─── Records supplied
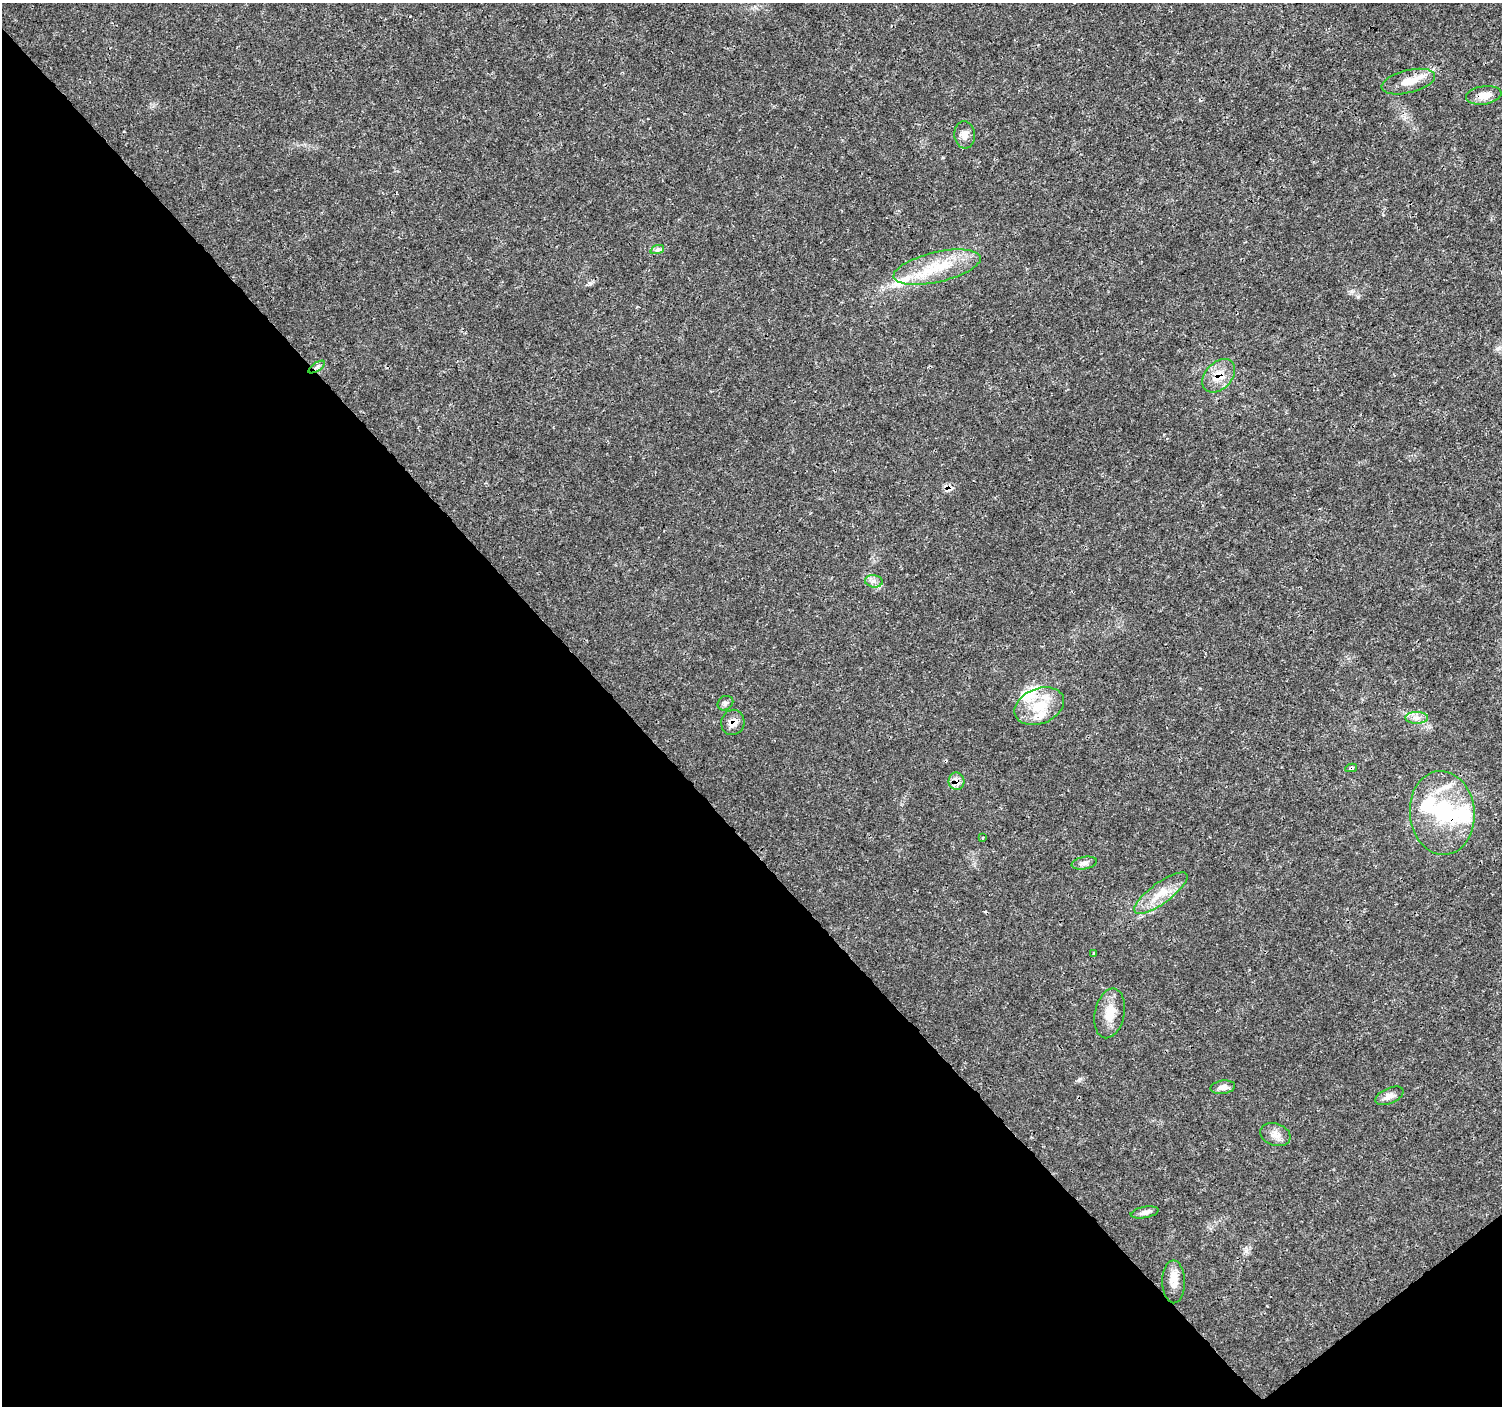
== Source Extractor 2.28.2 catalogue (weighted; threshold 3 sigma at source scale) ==
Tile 14 of 4 x 4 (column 2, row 4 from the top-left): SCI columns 1507-3006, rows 209-1612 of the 6007 x 5966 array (HDU 1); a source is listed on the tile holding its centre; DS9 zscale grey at full resolution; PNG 1504 x 1408 px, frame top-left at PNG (2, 3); each listed source drawn as its Kron ellipse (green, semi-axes under 4 px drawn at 4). Shown black and unused: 42% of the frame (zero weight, under 3 of 4 exposures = <1% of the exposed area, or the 3 px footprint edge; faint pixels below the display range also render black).
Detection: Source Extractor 2.28.2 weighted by HDU 2 'WHT'; one run over the whole footprint, this tile lists its part. Background 0.00477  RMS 0.0014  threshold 0.00631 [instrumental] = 3 sigma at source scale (4.5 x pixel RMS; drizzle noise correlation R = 1.50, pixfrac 1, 0.0396/0.0396 arcsec/px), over >= 5 px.
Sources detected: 35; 3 cosmic-ray / hot-pixel residue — neither listed nor drawn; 7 inside a brighter listed object's ellipse — not listed separately; the other 25 listed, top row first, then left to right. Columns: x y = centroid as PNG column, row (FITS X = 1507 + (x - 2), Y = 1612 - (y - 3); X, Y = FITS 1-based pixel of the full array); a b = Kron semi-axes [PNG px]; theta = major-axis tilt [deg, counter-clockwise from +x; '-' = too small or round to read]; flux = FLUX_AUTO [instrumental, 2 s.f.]
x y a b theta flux
1408 82 27 11 14 2.3
1484 95 18 9 9 1.6
965 135 13 10 -84 1
657 250 7 4 19 0.33
937 267 44 15 13 6.1
317 367 9 3 33 0.33
1219 376 19 13 47 2.4
874 581 9 6 -7 0.53
725 703 8 7 - 0.36
1039 706 26 17 22 4.2
1417 718 11 6 0 0.71
733 722 13 11 77 1.2
1351 768 6 4 10 0.25
956 781 8 8 - 1.2
1442 813 42 32 -84 11
983 838 3 3 - 0.17
1084 863 13 6 10 0.6
1161 893 32 10 36 2.8
1094 954 3 3 - 0.17
1110 1013 25 14 78 2.5
1223 1087 12 6 8 0.82
1389 1096 15 7 23 0.91
1275 1135 16 11 -18 1.1
1145 1212 14 5 10 0.66
1174 1282 21 11 -90 1.6
Overlapping masked pixels (flux is a lower limit): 6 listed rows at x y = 317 367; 1219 376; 733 722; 1351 768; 956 781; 1442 813
Unlisted compact peaks at least as high as the median listed source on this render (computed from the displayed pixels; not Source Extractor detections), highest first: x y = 1079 1080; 1246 1251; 1358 297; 590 283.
──────
What is expected: Starting at the beginning of the records and going on through the line that contains "1174 1282 21 11 -90 1.6", write those lines out again with "Source Extractor" changed to "SExtractor" everywhere it appears, leaving everything else as it is. Omit the pictures.

The completed task:
== SExtractor 2.28.2 catalogue (weighted; threshold 3 sigma at source scale) ==
Tile 14 of 4 x 4 (column 2, row 4 from the top-left): SCI columns 1507-3006, rows 209-1612 of the 6007 x 5966 array (HDU 1); a source is listed on the tile holding its centre; DS9 zscale grey at full resolution; PNG 1504 x 1408 px, frame top-left at PNG (2, 3); each listed source drawn as its Kron ellipse (green, semi-axes under 4 px drawn at 4). Shown black and unused: 42% of the frame (zero weight, under 3 of 4 exposures = <1% of the exposed area, or the 3 px footprint edge; faint pixels below the display range also render black).
Detection: SExtractor 2.28.2 weighted by HDU 2 'WHT'; one run over the whole footprint, this tile lists its part. Background 0.00477  RMS 0.0014  threshold 0.00631 [instrumental] = 3 sigma at source scale (4.5 x pixel RMS; drizzle noise correlation R = 1.50, pixfrac 1, 0.0396/0.0396 arcsec/px), over >= 5 px.
Sources detected: 35; 3 cosmic-ray / hot-pixel residue — neither listed nor drawn; 7 inside a brighter listed object's ellipse — not listed separately; the other 25 listed, top row first, then left to right. Columns: x y = centroid as PNG column, row (FITS X = 1507 + (x - 2), Y = 1612 - (y - 3); X, Y = FITS 1-based pixel of the full array); a b = Kron semi-axes [PNG px]; theta = major-axis tilt [deg, counter-clockwise from +x; '-' = too small or round to read]; flux = FLUX_AUTO [instrumental, 2 s.f.]
x y a b theta flux
1408 82 27 11 14 2.3
1484 95 18 9 9 1.6
965 135 13 10 -84 1
657 250 7 4 19 0.33
937 267 44 15 13 6.1
317 367 9 3 33 0.33
1219 376 19 13 47 2.4
874 581 9 6 -7 0.53
725 703 8 7 - 0.36
1039 706 26 17 22 4.2
1417 718 11 6 0 0.71
733 722 13 11 77 1.2
1351 768 6 4 10 0.25
956 781 8 8 - 1.2
1442 813 42 32 -84 11
983 838 3 3 - 0.17
1084 863 13 6 10 0.6
1161 893 32 10 36 2.8
1094 954 3 3 - 0.17
1110 1013 25 14 78 2.5
1223 1087 12 6 8 0.82
1389 1096 15 7 23 0.91
1275 1135 16 11 -18 1.1
1145 1212 14 5 10 0.66
1174 1282 21 11 -90 1.6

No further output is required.